== Information provided ==
Content starts

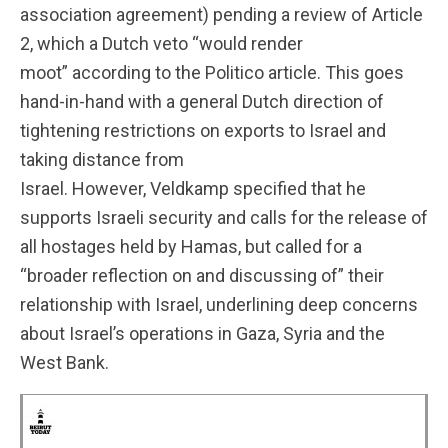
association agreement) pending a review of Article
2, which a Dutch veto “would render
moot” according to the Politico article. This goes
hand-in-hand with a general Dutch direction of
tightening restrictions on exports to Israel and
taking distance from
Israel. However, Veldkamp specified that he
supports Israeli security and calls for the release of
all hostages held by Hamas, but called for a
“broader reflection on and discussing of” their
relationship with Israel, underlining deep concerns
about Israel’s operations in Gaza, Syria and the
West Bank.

Content ends

== What is being asked ==
Look through the records for the string "with". Copy every line that has it.

== Exercise result ==
hand-in-hand with a general Dutch direction of
relationship with Israel, underlining deep concerns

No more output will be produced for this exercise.